How to create a computer vision system
Manuel Renner, Jorge Prudencio, and Javier Pulido, from Sngular, have led this pilot project, which started as a laboratory test of what it could be used for in the near future: traffic flow optimization, parking management, access control, law enforcement, and much more. Many of these applications result in significant social and economic benefits.
First, we developed a proof of concept of a system capable of detecting and reading accurately the license plates from various images. To complete this first phase, we had to find suitable models and adjust them to our needs.
In the second phase, we integrated these models into an Android application running directly on the camera. This required close collaboration between software developers and data scientists to build the first version of the application.
The third phase, which the team is currently working on, consists of optimizing the system in terms of accuracy and speed, with the aim of enabling the camera to read several license plates at once, in real time, and with high precision.
The software runs entirely on the camera, which comes with an Android operating system. Therefore, we used Java and Kotlin to develop an Android application that could be installed easily on the camera.
But the technology used for this type of project varies from system to system. The detection component is usually built using Deep Learning frameworks such as Tensorflow and Computer Vision libraries such as OpenCV, which can be easily implemented in various software architectures. This will depend on the hardware used.
How does it work?
For each received from a camera video stream, a model is run to detect license plates within the iframe mage. If a license plate is detected, its area on the image is extracted and processed to improve definition.
The processed image then is analyzed by a second model that recognizes the characters and generates the license plate in text format. This result, together with a timestamp, can be sent to any video management system or servers for further use.

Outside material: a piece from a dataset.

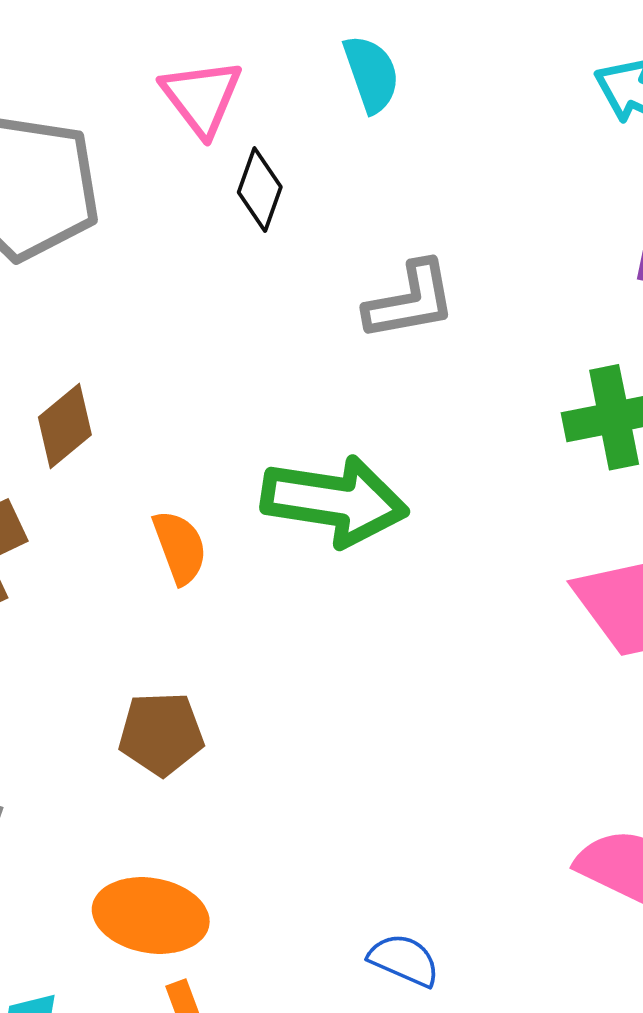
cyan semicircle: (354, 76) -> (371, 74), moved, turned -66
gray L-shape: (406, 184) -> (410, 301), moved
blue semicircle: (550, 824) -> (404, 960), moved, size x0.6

According to Manuel Renner, the main difficulty in the development of the system was the integration and optimization of the computer vision component of the software. Much of the original development (proof of concept, evaluation, etc.) was done with Python, as it allows faster development and evaluation. Then, it had to be translated into Java/Kotlin so that the models and logic could be implemented into the camera, which proved to be a challenge for the team.
This is precisely how Manuel defines it: a challenge to overcome. But, despite its complexity, all the team members admit that they have learned a lot along the way, which is why it has been a rewarding experience as a whole.
"The team is made up of very skilled people and the fact that we started something new from scratch and got to where we are now is a great achievement"
The technical team counted on engineers, data scientists, and machine learning engineers experienced in computer vision, as well as software developers. In addition, a product owner supervised the project’s development and guided the engineering efforts. Likewise, it is fundamental to understand what potential customers are looking for and to ensure that the system can meet the market’s top needs.
This project is just one example of what we are able to create by combining computer vision and edge computing techniques. Thanks to this combination, computer vision systems are much more accessible, as they don’t require additional processing units. Cameras can be easily installed in any environment and perform a wide variety of tasks such as estimating waiting times in a queue, counting different types of products in a production line, managing traffic flow systems, etc.